__Task inputs__.

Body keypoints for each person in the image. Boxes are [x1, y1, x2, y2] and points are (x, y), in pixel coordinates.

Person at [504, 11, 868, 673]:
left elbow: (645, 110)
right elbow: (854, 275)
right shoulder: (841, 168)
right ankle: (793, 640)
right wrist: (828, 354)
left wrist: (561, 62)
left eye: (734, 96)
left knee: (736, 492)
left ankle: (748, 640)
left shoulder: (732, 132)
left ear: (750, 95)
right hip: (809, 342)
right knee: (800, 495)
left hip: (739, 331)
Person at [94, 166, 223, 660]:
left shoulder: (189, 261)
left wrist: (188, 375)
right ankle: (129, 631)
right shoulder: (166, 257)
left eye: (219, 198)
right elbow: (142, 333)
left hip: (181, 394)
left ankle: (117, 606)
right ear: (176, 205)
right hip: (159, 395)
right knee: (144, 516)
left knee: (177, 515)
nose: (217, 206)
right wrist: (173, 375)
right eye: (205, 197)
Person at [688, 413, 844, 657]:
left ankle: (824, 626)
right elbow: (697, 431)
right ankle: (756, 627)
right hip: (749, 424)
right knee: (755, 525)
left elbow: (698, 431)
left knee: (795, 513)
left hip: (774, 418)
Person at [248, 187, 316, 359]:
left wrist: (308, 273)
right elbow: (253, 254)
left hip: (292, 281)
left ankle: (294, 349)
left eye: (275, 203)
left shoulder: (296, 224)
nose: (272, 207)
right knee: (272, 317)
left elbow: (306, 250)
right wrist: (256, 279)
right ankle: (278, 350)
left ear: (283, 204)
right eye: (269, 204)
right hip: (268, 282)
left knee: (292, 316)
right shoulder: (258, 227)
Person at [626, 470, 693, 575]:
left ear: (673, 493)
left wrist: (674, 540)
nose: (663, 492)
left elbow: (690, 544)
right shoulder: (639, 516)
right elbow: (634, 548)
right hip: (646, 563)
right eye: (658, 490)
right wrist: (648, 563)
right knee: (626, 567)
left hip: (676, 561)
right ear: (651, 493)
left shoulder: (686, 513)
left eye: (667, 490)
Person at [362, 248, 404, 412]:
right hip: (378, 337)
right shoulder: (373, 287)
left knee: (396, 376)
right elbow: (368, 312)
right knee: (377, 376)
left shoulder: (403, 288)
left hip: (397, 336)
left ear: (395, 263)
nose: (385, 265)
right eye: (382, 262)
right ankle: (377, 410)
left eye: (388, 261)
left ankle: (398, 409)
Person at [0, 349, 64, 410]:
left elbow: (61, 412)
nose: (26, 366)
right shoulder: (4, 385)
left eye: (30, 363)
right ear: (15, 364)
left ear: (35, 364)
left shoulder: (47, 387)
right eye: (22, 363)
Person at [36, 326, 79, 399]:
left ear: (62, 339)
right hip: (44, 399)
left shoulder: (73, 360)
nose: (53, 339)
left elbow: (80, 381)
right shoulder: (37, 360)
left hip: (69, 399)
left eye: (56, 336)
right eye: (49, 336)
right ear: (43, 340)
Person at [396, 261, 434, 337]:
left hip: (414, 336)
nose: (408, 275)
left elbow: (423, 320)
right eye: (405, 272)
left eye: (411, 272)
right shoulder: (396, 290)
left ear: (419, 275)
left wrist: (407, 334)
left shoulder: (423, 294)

__How to complete this task__. Print exactly and only the lines that start at the line with "right ear: (15, 364)" and run through the end of the listing above.

__Result for this exercise__.
right ear: (15, 364)
left ear: (35, 364)
left shoulder: (47, 387)
right eye: (22, 363)
Person at [36, 326, 79, 399]:
left ear: (62, 339)
right hip: (44, 399)
left shoulder: (73, 360)
nose: (53, 339)
left elbow: (80, 381)
right shoulder: (37, 360)
left hip: (69, 399)
left eye: (56, 336)
right eye: (49, 336)
right ear: (43, 340)
Person at [396, 261, 434, 337]:
left hip: (414, 336)
nose: (408, 275)
left elbow: (423, 320)
right eye: (405, 272)
left eye: (411, 272)
right shoulder: (396, 290)
left ear: (419, 275)
left wrist: (407, 334)
left shoulder: (423, 294)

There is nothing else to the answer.